Data excerpts:
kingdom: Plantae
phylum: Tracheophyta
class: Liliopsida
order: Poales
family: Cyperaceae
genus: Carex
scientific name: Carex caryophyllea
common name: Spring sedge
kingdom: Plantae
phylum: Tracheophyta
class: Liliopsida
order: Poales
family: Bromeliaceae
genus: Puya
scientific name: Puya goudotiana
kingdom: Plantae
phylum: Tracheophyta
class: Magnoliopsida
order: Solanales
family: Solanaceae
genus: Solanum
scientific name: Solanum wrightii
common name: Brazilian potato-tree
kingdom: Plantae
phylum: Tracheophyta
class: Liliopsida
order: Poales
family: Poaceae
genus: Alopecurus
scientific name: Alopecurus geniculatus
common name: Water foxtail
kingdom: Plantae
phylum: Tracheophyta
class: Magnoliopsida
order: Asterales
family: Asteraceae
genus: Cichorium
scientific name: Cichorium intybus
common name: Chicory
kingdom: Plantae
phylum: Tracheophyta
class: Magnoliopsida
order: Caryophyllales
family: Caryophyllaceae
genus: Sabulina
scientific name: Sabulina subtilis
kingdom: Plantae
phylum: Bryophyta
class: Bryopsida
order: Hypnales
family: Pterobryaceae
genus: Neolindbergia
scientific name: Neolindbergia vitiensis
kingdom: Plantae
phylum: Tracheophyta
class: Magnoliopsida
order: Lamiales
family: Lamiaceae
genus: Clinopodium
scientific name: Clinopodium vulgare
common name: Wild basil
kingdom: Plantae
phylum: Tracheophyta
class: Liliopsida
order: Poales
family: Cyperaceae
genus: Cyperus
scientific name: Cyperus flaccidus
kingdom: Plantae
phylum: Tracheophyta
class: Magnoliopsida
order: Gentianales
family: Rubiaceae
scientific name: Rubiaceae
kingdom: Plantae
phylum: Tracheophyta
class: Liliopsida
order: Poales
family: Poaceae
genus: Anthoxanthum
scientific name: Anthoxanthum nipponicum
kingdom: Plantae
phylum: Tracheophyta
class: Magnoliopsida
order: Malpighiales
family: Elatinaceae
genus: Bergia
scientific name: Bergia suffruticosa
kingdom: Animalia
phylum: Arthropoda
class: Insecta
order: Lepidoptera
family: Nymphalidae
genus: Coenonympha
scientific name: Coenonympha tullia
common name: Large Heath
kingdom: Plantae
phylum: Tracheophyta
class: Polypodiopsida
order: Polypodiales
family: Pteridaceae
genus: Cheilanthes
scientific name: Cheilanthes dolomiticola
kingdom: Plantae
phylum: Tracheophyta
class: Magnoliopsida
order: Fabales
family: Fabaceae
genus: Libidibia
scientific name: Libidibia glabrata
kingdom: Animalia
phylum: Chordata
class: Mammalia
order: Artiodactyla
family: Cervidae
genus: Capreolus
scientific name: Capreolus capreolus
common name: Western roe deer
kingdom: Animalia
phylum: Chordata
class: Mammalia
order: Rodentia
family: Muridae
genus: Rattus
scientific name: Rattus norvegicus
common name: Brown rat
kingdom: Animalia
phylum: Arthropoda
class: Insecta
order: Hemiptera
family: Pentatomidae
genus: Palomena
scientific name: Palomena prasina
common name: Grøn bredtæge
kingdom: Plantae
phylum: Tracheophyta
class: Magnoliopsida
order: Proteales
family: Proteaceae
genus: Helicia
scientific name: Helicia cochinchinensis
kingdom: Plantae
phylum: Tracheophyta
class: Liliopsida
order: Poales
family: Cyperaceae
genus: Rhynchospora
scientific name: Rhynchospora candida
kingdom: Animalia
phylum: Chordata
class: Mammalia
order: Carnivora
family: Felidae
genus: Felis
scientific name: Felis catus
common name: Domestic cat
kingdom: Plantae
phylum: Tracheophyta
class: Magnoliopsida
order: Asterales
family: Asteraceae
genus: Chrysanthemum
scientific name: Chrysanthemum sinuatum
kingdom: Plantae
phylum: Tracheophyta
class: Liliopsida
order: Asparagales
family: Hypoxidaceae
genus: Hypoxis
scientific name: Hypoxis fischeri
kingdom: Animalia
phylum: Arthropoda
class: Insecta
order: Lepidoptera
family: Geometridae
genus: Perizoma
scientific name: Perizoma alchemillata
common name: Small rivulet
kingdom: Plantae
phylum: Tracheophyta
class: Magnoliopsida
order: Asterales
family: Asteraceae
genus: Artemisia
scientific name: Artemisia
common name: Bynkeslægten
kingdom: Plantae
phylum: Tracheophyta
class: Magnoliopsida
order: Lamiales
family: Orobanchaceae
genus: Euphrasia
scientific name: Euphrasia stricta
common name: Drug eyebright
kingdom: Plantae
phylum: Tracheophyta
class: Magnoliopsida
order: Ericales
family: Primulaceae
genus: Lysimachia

## SHORT TASK
Return the lines above exactly as they appear, starting with the line that contains "common name: Bynkeslægten" and going on through the last line.

## WRITTEN ANSWER
common name: Bynkeslægten
kingdom: Plantae
phylum: Tracheophyta
class: Magnoliopsida
order: Lamiales
family: Orobanchaceae
genus: Euphrasia
scientific name: Euphrasia stricta
common name: Drug eyebright
kingdom: Plantae
phylum: Tracheophyta
class: Magnoliopsida
order: Ericales
family: Primulaceae
genus: Lysimachia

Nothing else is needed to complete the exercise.